◆ **Exercise**: Exactly as written, transcribe the data from its opening line through the line containing "with LEADS policy". Leave every picture out.

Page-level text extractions

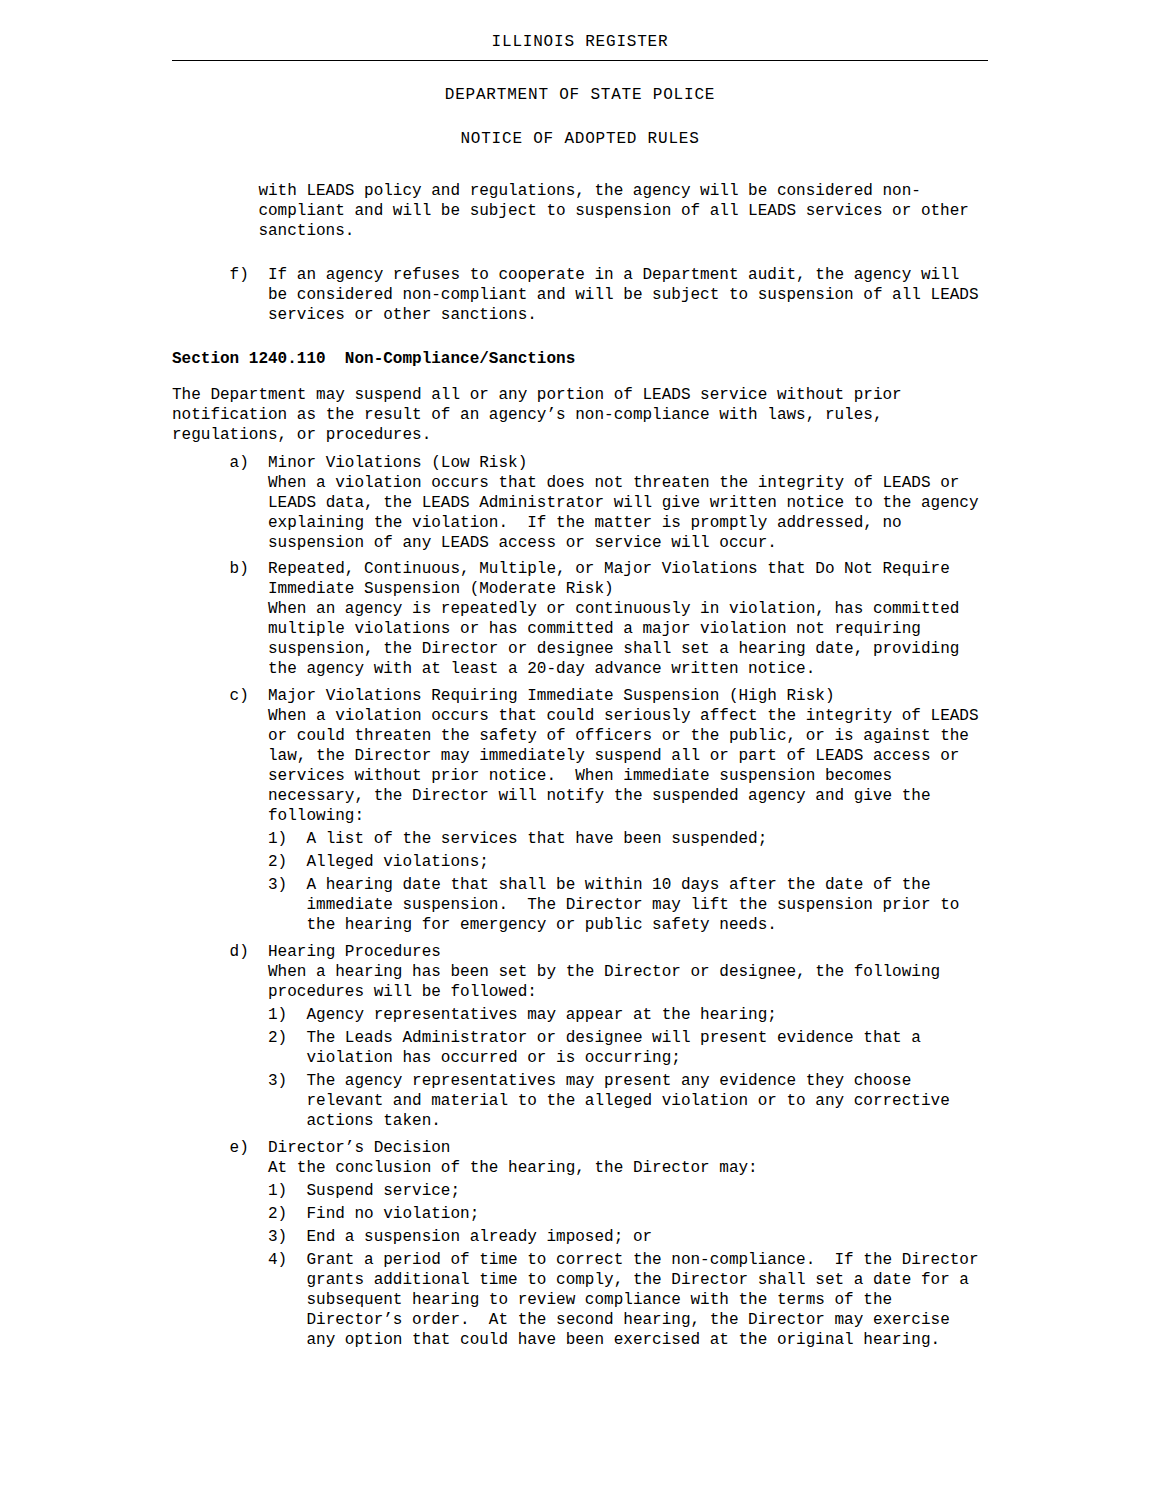ILLINOIS REGISTER
DEPARTMENT OF STATE POLICE
NOTICE OF ADOPTED RULES
with LEADS policy and regulations, the agency will be considered non-compliant and will be subject to suspension of all LEADS services or other sanctions.
f) If an agency refuses to cooperate in a Department audit, the agency will be considered non-compliant and will be subject to suspension of all LEADS services or other sanctions.
Section 1240.110 Non-Compliance/Sanctions
The Department may suspend all or any portion of LEADS service without prior notification as the result of an agency’s non-compliance with laws, rules, regulations, or procedures.
a) Minor Violations (Low Risk) When a violation occurs that does not threaten the integrity of LEADS or LEADS data, the LEADS Administrator will give written notice to the agency explaining the violation. If the matter is promptly addressed, no suspension of any LEADS access or service will occur.
b) Repeated, Continuous, Multiple, or Major Violations that Do Not Require Immediate Suspension (Moderate Risk) When an agency is repeatedly or continuously in violation, has committed multiple violations or has committed a major violation not requiring suspension, the Director or designee shall set a hearing date, providing the agency with at least a 20-day advance written notice.
c) Major Violations Requiring Immediate Suspension (High Risk) When a violation occurs that could seriously affect the integrity of LEADS or could threaten the safety of officers or the public, or is against the law, the Director may immediately suspend all or part of LEADS access or services without prior notice. When immediate suspension becomes necessary, the Director will notify the suspended agency and give the following:
1) A list of the services that have been suspended;
2) Alleged violations;
3) A hearing date that shall be within 10 days after the date of the immediate suspension. The Director may lift the suspension prior to the hearing for emergency or public safety needs.
d) Hearing Procedures When a hearing has been set by the Director or designee, the following procedures will be followed:
1) Agency representatives may appear at the hearing;
2) The Leads Administrator or designee will present evidence that a violation has occurred or is occurring;
3) The agency representatives may present any evidence they choose relevant and material to the alleged violation or to any corrective actions taken.
e) Director’s Decision At the conclusion of the hearing, the Director may:
1) Suspend service;
2) Find no violation;
3) End a suspension already imposed; or
4) Grant a period of time to correct the non-compliance. If the Director grants additional time to comply, the Director shall set a date for a subsequent hearing to review compliance with the terms of the Director’s order. At the second hearing, the Director may exercise any option that could have been exercised at the original hearing.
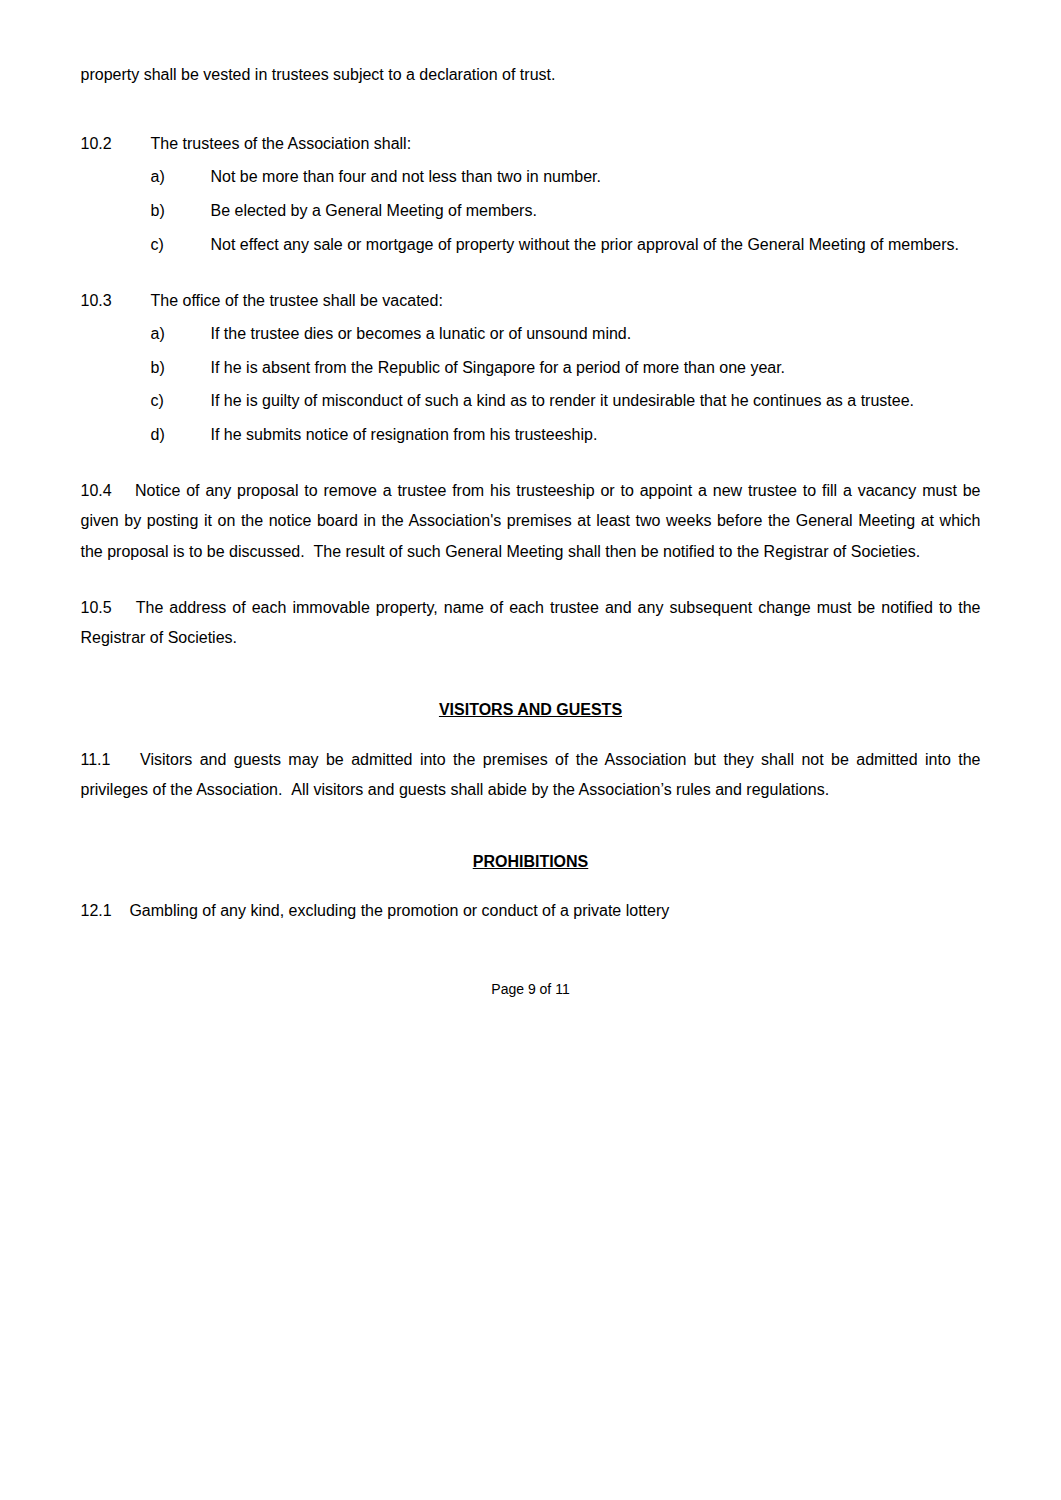property shall be vested in trustees subject to a declaration of trust.
10.2
The trustees of the Association shall:
a) Not be more than four and not less than two in number.
b) Be elected by a General Meeting of members.
c) Not effect any sale or mortgage of property without the prior approval of the General Meeting of members.
10.3
The office of the trustee shall be vacated:
a) If the trustee dies or becomes a lunatic or of unsound mind.
b) If he is absent from the Republic of Singapore for a period of more than one year.
c) If he is guilty of misconduct of such a kind as to render it undesirable that he continues as a trustee.
d) If he submits notice of resignation from his trusteeship.
10.4 Notice of any proposal to remove a trustee from his trusteeship or to appoint a new trustee to fill a vacancy must be given by posting it on the notice board in the Association's premises at least two weeks before the General Meeting at which the proposal is to be discussed. The result of such General Meeting shall then be notified to the Registrar of Societies.
10.5 The address of each immovable property, name of each trustee and any subsequent change must be notified to the Registrar of Societies.
VISITORS AND GUESTS
11.1 Visitors and guests may be admitted into the premises of the Association but they shall not be admitted into the privileges of the Association. All visitors and guests shall abide by the Association’s rules and regulations.
PROHIBITIONS
12.1 Gambling of any kind, excluding the promotion or conduct of a private lottery
Page 9 of 11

◆ **Answer to this task**:
ILLINOIS REGISTER
DEPARTMENT OF STATE POLICE
NOTICE OF ADOPTED RULES
with LEADS policy and regulations, the agency will be considered non-compliant and will be subject to suspension of all LEADS services or other sanctions.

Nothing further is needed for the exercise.